I am new to Azure Data Lakes. Currently I am using ADLS Gen2. I have configured pipelines for single source data sets to destination data sets. This is working fine. Then I configured the pipeline for uploading / ingesting whole database from on-prem to ADLS gen2.
Here is the process: Factory studio -> Ingest -> Built-in copy task -> sql server as Data store and configured runtime -> Select All tables (Existing tables) -> and so on.
Then from pipelines when I trigger this activity, it successfully uploads all tables to containers in separate files(based on source table names)
Then when I update data in one of the tables in sources it successfully updates the data in destination file.

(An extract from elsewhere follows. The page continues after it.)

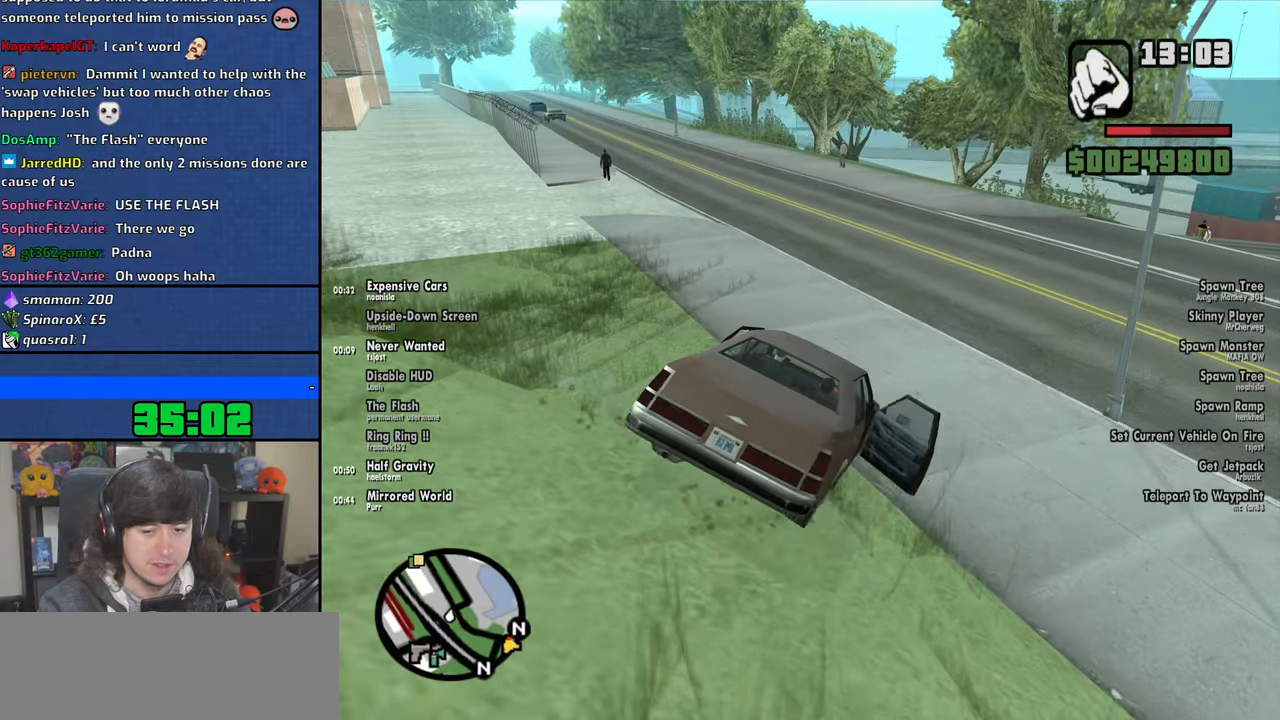
{"keys": ["a", "w"], "mouse": [], "events": [[66, "a", "down"], [66, "d", "up"], [233, "a", "up"], [233, "d", "down"], [333, "a", "down"], [366, "d", "up"]]}
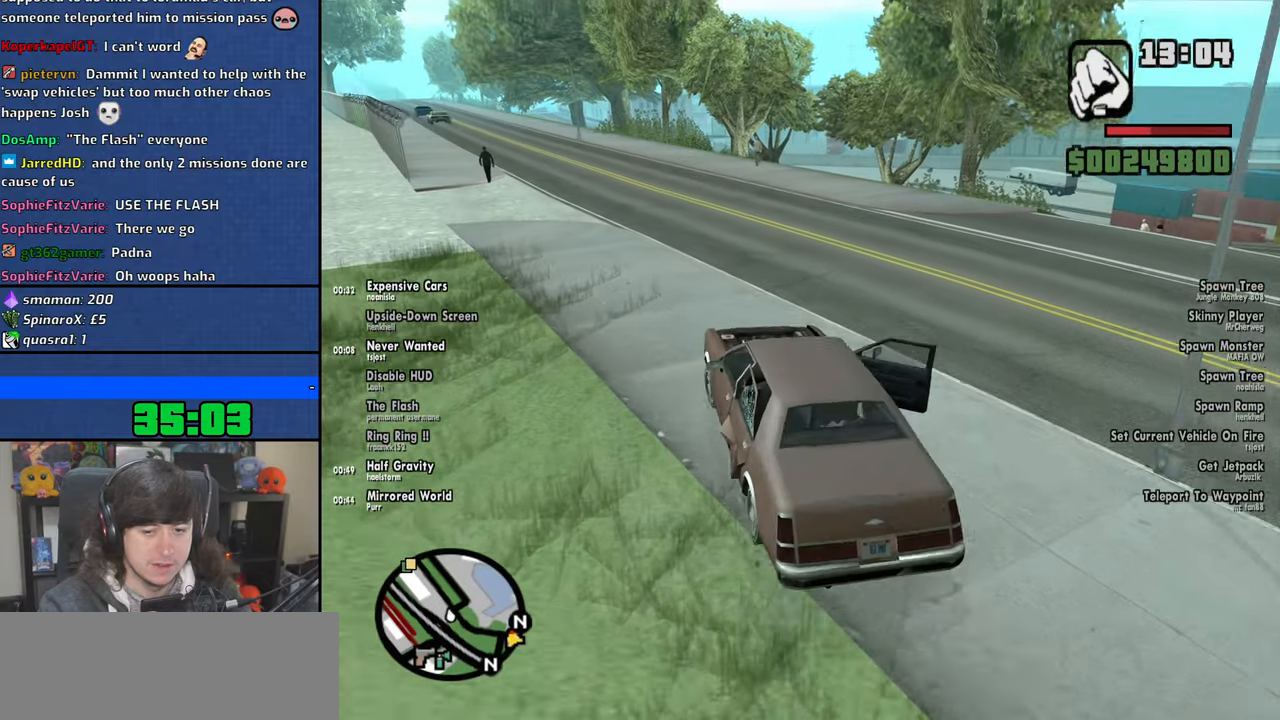
{"keys": ["a", "w"], "mouse": [], "events": [[66, "a", "up"], [66, "d", "down"], [333, "d", "up"], [400, "a", "down"]]}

But the problem is when I add new table in database and then triggers the activity, this new table is not uploaded. Is there a way to update source data set to include this new table?

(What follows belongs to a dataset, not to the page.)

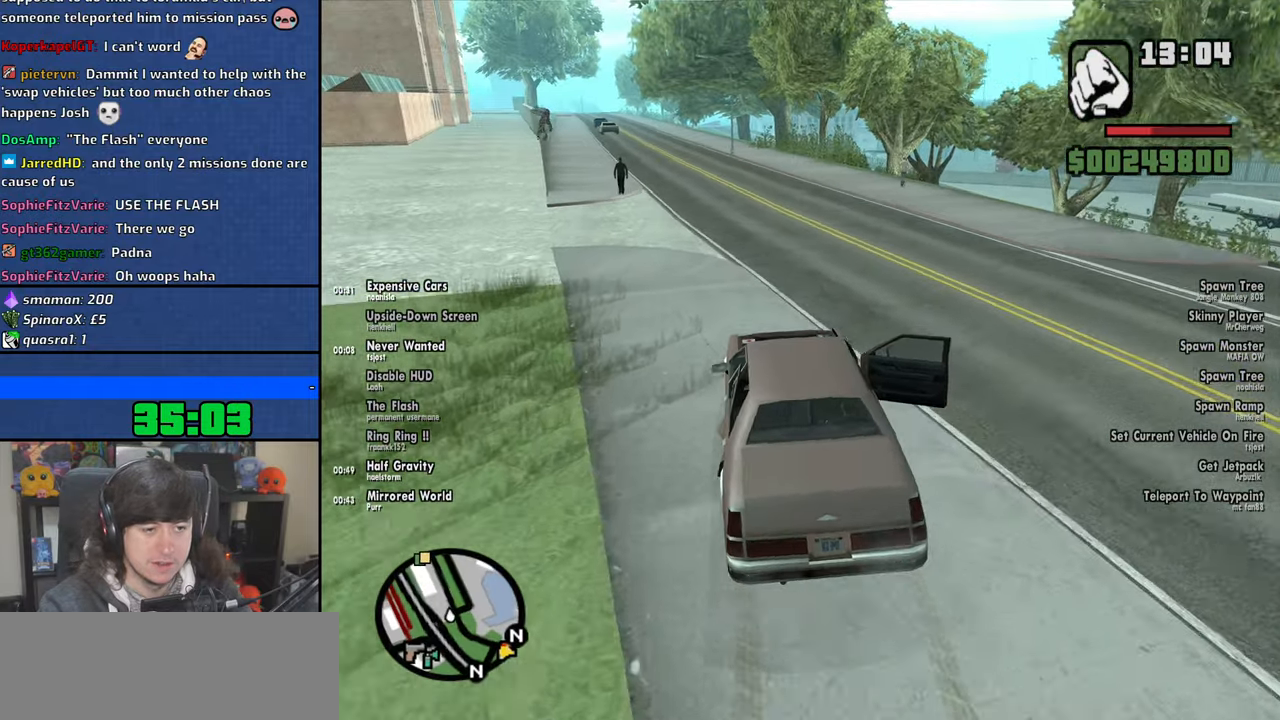
{"keys": ["a", "w"], "mouse": [], "events": []}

I have seen all the properties of source data set and activity in pipeline. Also searched for the solution, but stuck in this scenario.

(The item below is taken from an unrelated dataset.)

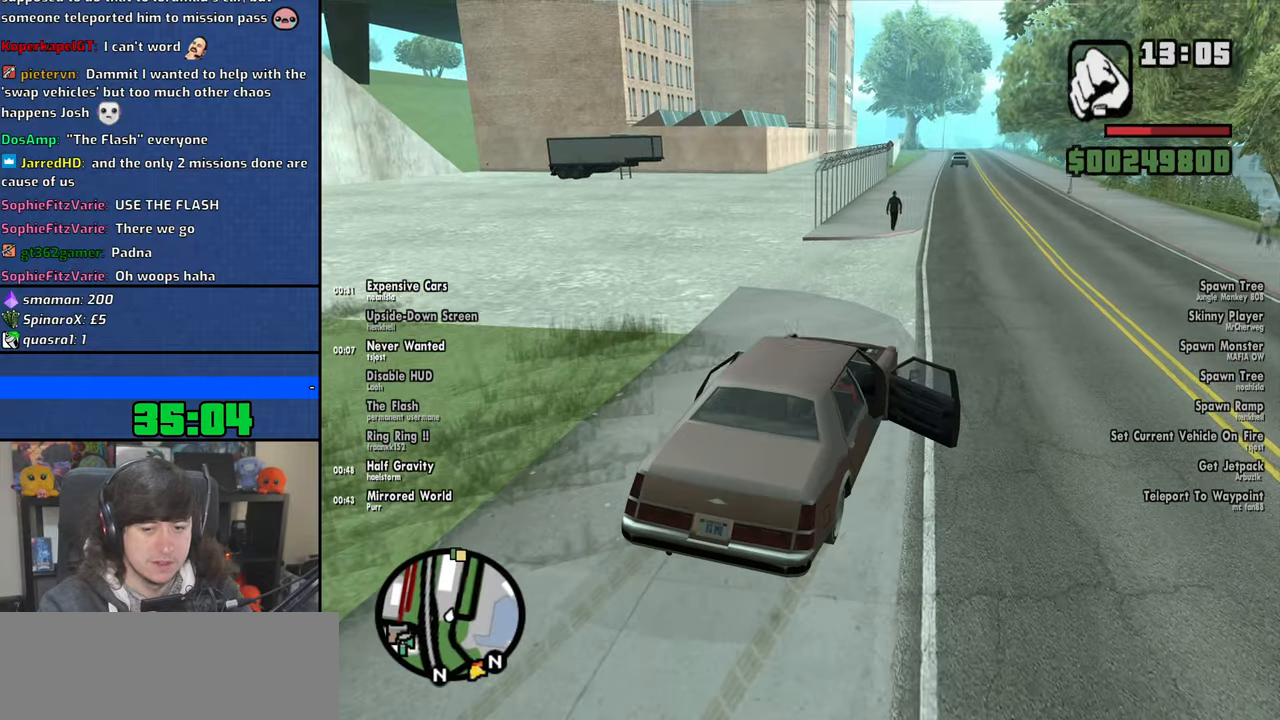
{"keys": ["a", "w"], "mouse": [], "events": []}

To dynamically get list of all tables and copy it to your datalake storage account, you can use the following procedure:
I have used a script activity on my azure SQL database (for demonstration) to get the list of tables in my database using the following query as suggested by @Scott Mildenberger:
SELECT TABLE_SCHEMA,TABLE_NAME FROM INFORMATION_SCHEMA.TABLES WHERE TABLE_TYPE='BASE TABLE'
Now in for each
loop, Use items value as the output rows of above script activity i.e., @activity('get tables').output.resultSets[0].rows
. Inside for each loop, use a copy activity, where source is your database and destination is ADLS sink.
I have created 2 parameters for sink destination called schema
and table
and used them as shown below:
schema: @item().TABLE_SCHEMA
table: @item().TABLE_NAME
schema
and table
and I have used it to create file name dynamically as @{dataset().schema}@{dataset().table}.csv
.